Saving on Gas Might Mean Paying More for Insurance
Saving on Gas can be Expensive
What have you been doing to save on gas lately? From simply driving less to going without air conditioning, everyone’s looking to pay a little less at the pump these days. That’s why we’re seeing more and more people trading in their gas guzzling SUVs and trucks for something a little more fuel efficient. For drivers with a long commute to work each day, the extra space or security of a larger vehicle just may not seem worth it after paying upwards of $300 a month on gas. Whether it’s an electric, hybrid, or just more fuel efficient gasoline car, many people are seeing big savings after making the switch. However, could those savings be but fleeting reprieve? Before you ditch your diesel for compact, you might want to consider the insurance implications first.

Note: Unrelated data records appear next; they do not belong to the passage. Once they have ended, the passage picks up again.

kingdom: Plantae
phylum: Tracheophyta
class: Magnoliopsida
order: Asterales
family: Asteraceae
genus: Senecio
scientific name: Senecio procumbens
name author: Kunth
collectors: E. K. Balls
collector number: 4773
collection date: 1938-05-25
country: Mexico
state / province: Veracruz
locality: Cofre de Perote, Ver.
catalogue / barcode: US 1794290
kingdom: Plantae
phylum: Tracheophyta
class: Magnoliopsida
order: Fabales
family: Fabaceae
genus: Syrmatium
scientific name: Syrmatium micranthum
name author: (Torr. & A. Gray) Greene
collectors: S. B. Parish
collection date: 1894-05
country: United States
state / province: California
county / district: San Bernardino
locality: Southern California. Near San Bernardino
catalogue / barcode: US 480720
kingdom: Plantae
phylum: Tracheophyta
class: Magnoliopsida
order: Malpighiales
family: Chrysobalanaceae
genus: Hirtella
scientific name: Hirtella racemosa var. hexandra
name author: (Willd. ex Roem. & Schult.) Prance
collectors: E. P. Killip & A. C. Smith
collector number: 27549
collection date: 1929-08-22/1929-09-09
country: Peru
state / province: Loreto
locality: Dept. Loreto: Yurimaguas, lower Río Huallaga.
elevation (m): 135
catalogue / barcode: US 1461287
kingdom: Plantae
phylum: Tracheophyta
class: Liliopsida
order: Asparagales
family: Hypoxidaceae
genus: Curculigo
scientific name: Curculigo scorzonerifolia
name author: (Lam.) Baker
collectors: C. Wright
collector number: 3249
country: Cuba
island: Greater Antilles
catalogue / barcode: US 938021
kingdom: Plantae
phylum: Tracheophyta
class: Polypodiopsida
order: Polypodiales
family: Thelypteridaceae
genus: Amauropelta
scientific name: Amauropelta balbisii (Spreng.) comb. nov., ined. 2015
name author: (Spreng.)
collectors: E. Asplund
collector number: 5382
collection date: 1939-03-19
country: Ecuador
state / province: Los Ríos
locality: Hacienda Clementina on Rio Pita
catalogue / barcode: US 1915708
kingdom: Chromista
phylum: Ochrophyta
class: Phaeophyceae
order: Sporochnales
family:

Why are Premiums Higher for Smaller Cars?
More than a few people have experienced buyer’s remorse this year after trading in their truck or SUV for a smaller vehicle. Believing the switch would save them big money usually spent on gasoline, they aren’t prepared for the sudden jump in insurance costs. Premiums for smaller cars are almost always higher than those of larger vehicles because they often endure greater damage in an accident. The occupants of smaller vehicles tend to suffer more injuries and have a higher fatality rate than those in large vehicles as well. While the difference in premiums between a large and small vehicle may not seem significant, it can offset the gas savings of swapping cars just for fuel efficiency. Here’s a look at some ways that you can still get a low rate on a policy, even if you’ve switched to a smaller vehicle.
Getting Low Rates for Smaller Vehicles
- While the type of vehicle you drive is an important factor in determining insurance rates, your credit score may be even more significant. So if possible, do whatever it takes to increase your credit score before exchanging a truck or SUV for a smaller vehicle.
- Another reason why smaller vehicles are more expensive to insure than larger ones is that they are stolen at a higher rate. Help alleviate the chances of your smaller vehicle being stolen by installing security devices like an alarm or LoJack system.
- Do you have a couple bad marks on your driving record? You may be able to eliminate them or at least marginalize them by taking a driving course. There’s usually a fee for taking the classes, but you could easily save more money over time if they get you a lower premium.
- In order to promote environmental protection, some providers give 5%-10% discounts for drivers of electric or hybrid cars. That discount may provide a good middle ground for saving on gas without paying more for insurance.